Set problem =>
Starting with the line that contains "Document page, 1667x1251 pixels." and going on through the line that contains "text_box Context-Centric Paradigm", write out those lines again, swapping "bounding box" for "enclosing rectangle" and leaving everything else unchanged.

Data for the task =>
* Begin *
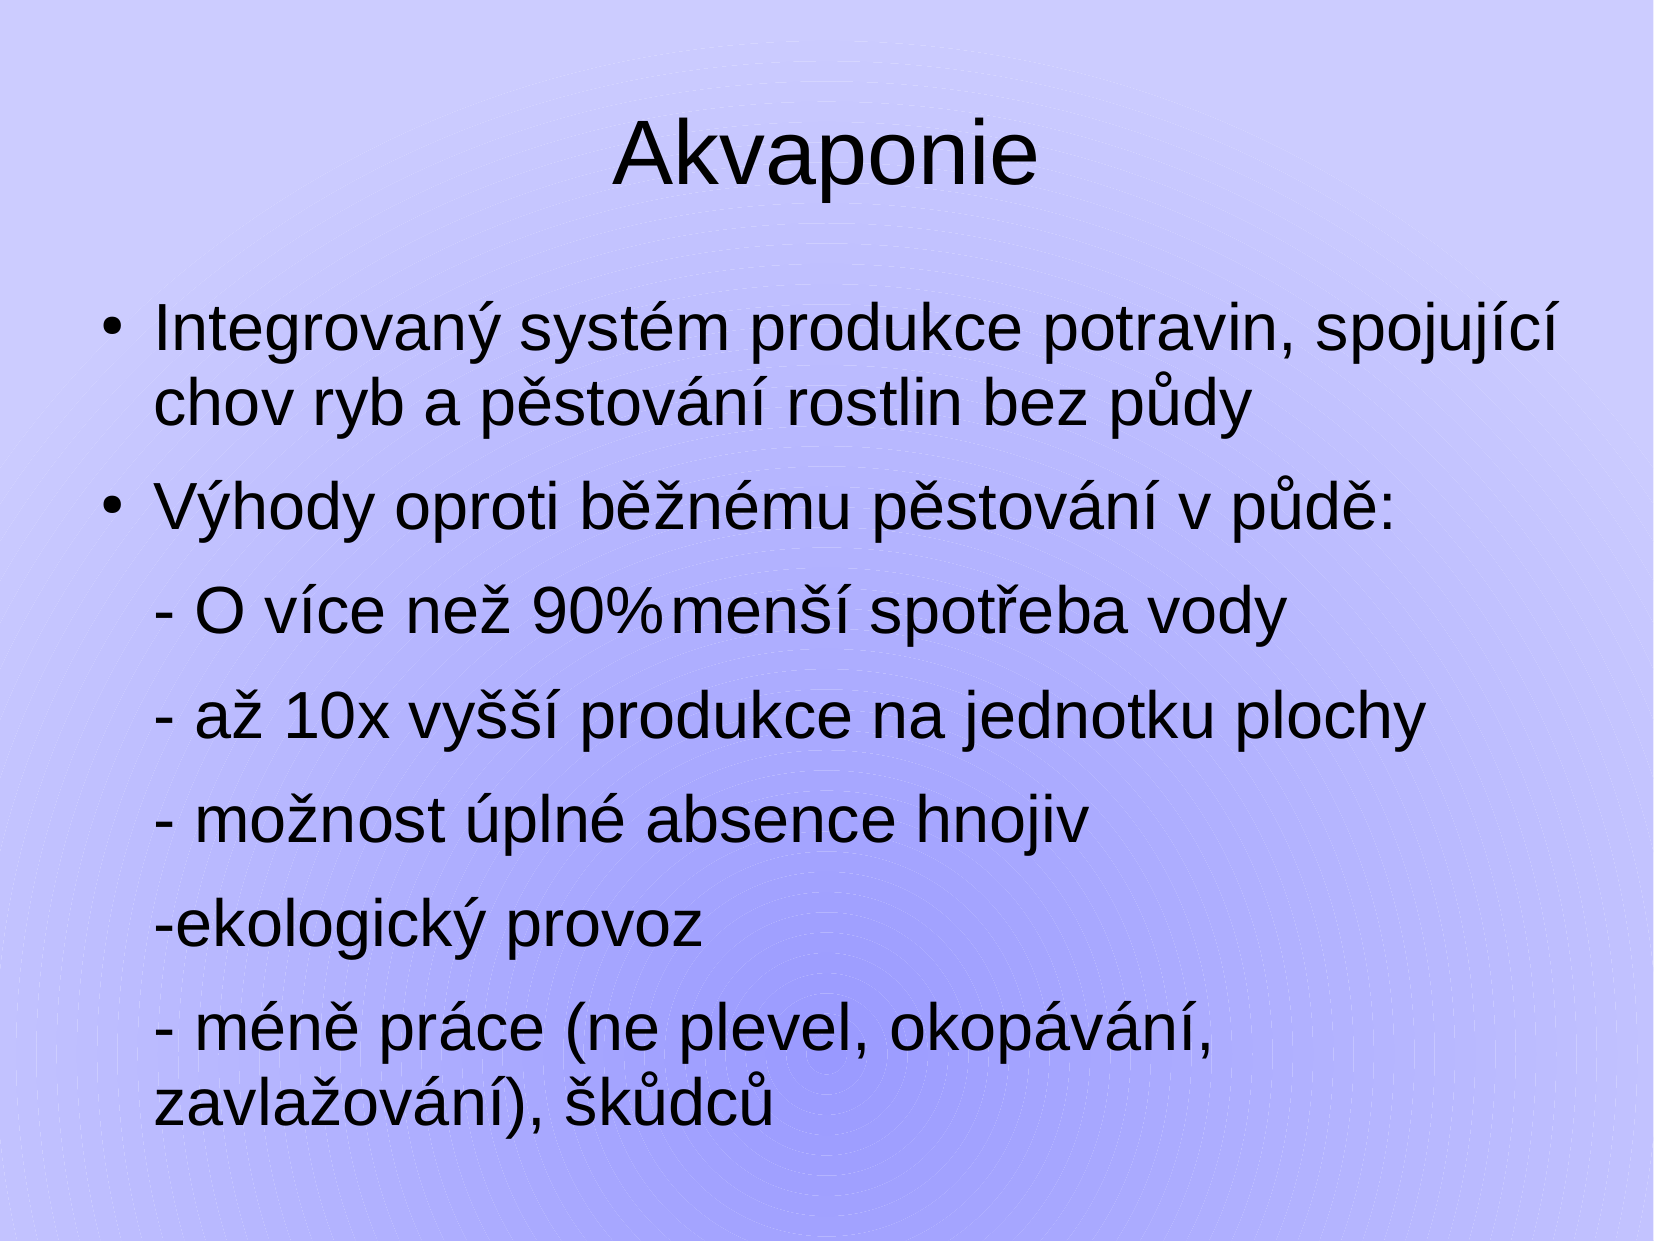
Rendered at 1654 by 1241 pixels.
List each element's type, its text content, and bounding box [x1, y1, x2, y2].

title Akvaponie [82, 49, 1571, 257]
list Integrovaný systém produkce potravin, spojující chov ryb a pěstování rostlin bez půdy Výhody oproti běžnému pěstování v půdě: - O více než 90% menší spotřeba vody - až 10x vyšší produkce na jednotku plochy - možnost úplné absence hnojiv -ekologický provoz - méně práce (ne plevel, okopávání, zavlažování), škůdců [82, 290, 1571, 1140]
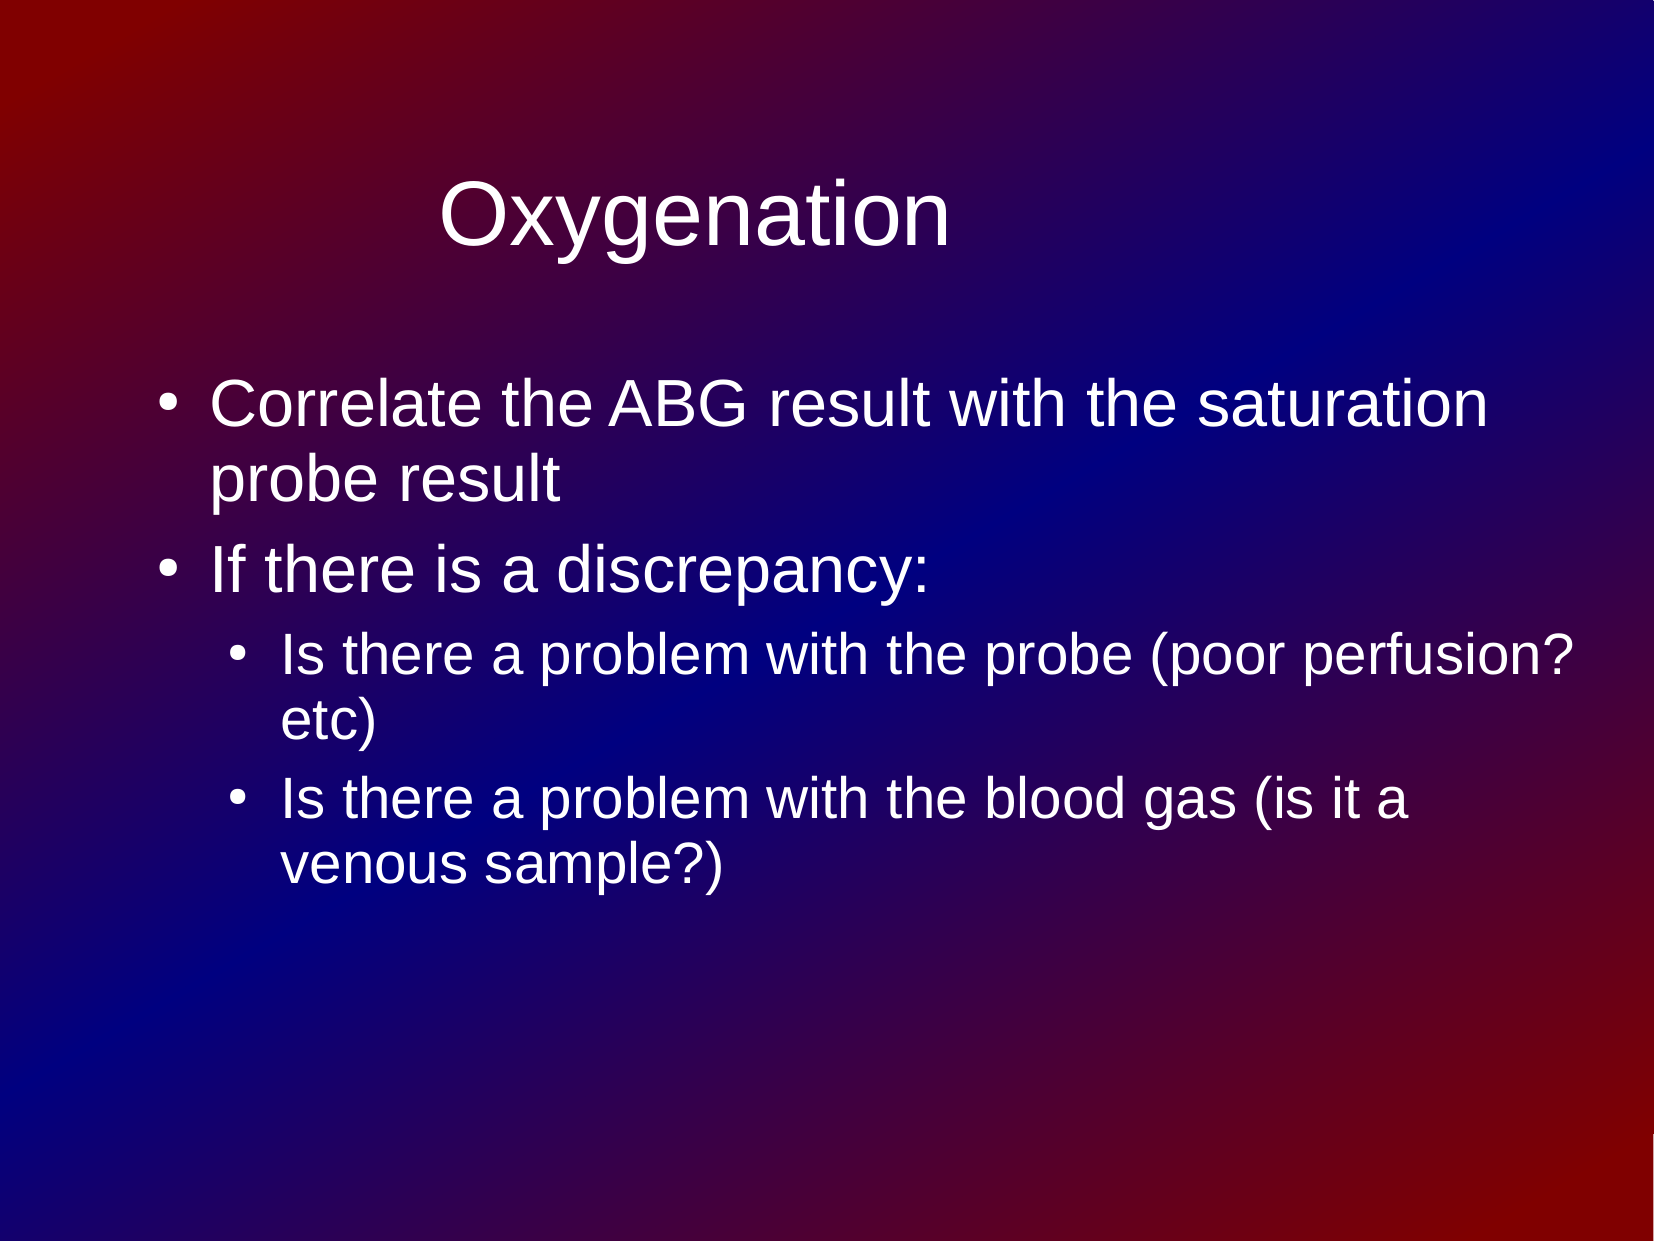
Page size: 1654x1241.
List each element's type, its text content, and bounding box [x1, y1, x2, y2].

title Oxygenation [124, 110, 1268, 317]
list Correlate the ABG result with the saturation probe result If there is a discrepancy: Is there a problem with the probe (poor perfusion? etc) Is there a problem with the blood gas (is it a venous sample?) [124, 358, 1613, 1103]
* End *
* Begin *
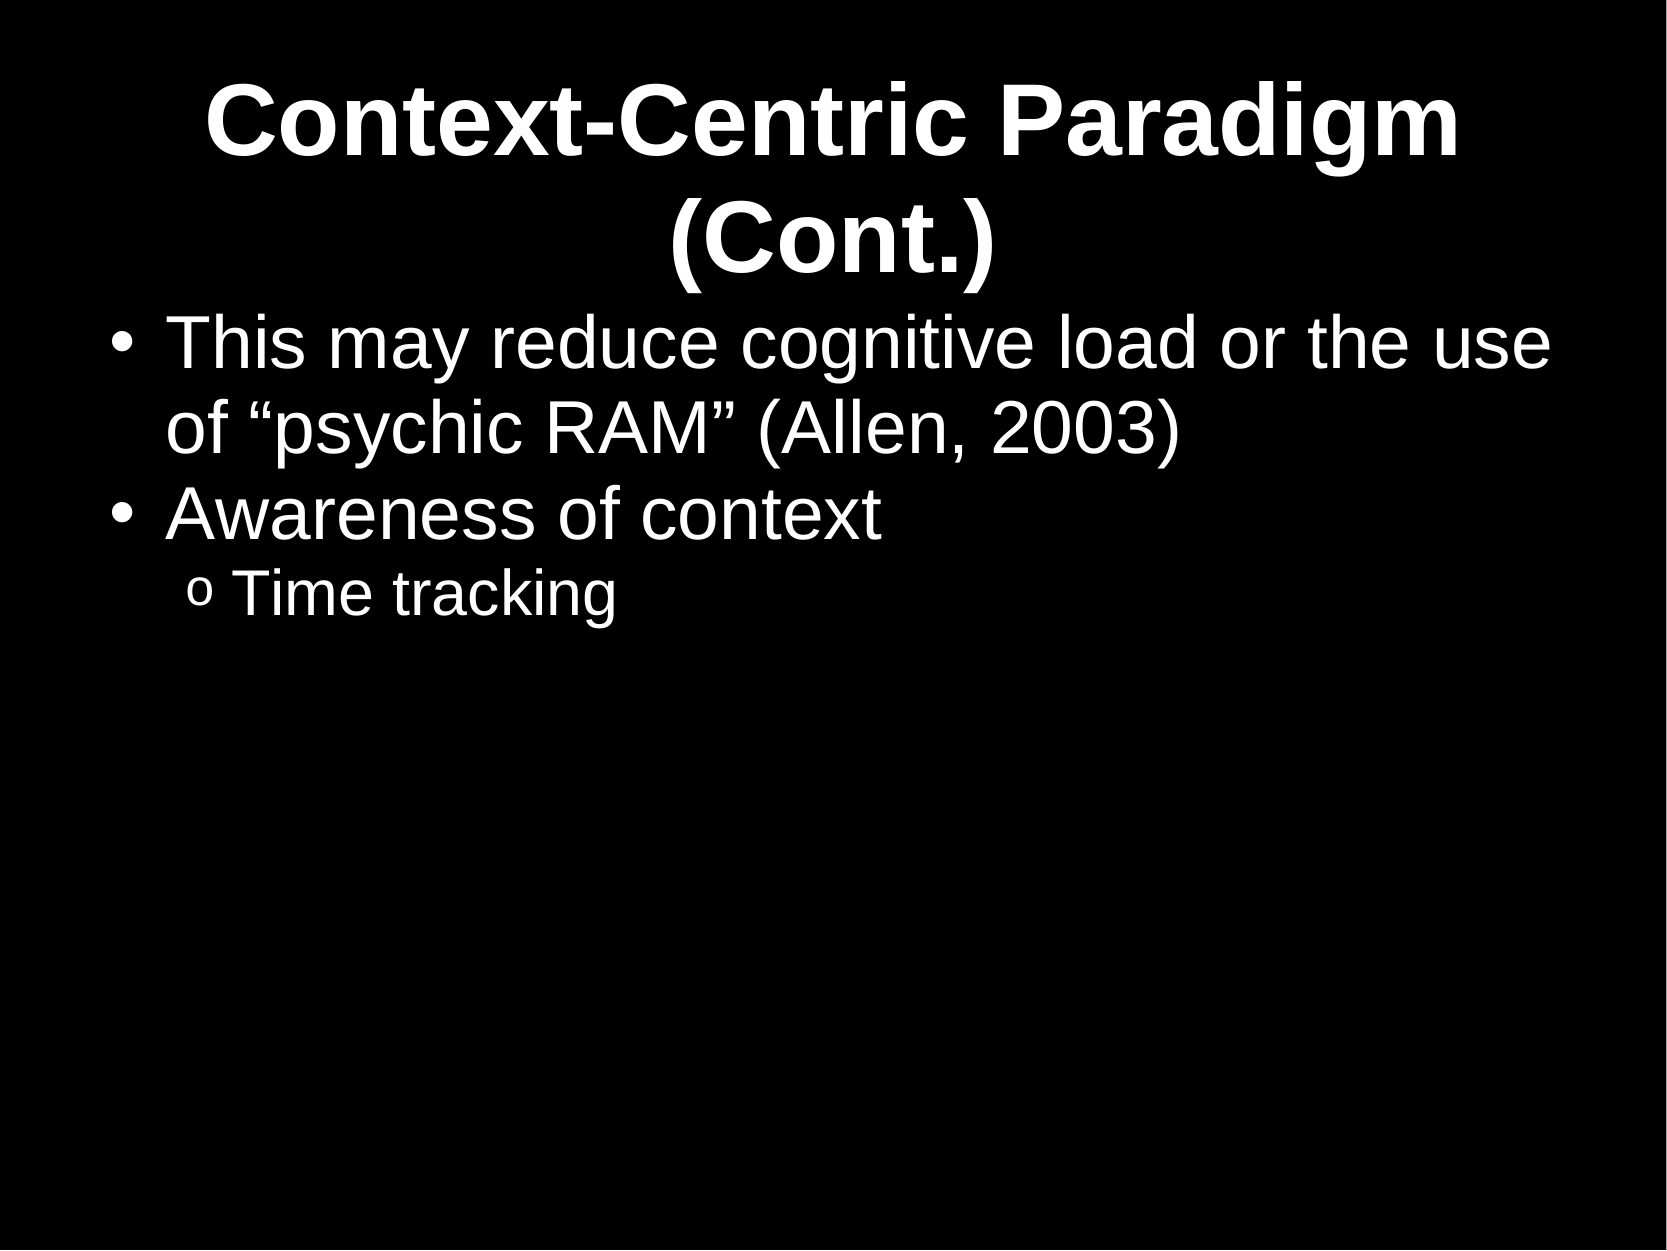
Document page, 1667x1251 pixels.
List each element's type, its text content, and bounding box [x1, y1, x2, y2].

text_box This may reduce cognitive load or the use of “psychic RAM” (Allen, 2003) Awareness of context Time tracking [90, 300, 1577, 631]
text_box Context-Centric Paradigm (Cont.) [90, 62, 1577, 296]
* End *
* Begin *
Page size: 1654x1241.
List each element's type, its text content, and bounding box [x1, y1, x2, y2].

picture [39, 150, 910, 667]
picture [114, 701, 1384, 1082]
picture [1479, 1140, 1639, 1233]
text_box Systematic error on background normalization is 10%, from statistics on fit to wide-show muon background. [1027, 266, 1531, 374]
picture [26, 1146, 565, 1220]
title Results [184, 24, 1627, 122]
* End *
Output for this task =>
Document page, 1667x1251 pixels.
List each element's type, its text content, and enclosing rectangle [x1, y1, x2, y2].

text_box This may reduce cognitive load or the use of “psychic RAM” (Allen, 2003) Awareness of context Time tracking [90, 300, 1577, 631]
text_box Context-Centric Paradigm (Cont.) [90, 62, 1577, 296]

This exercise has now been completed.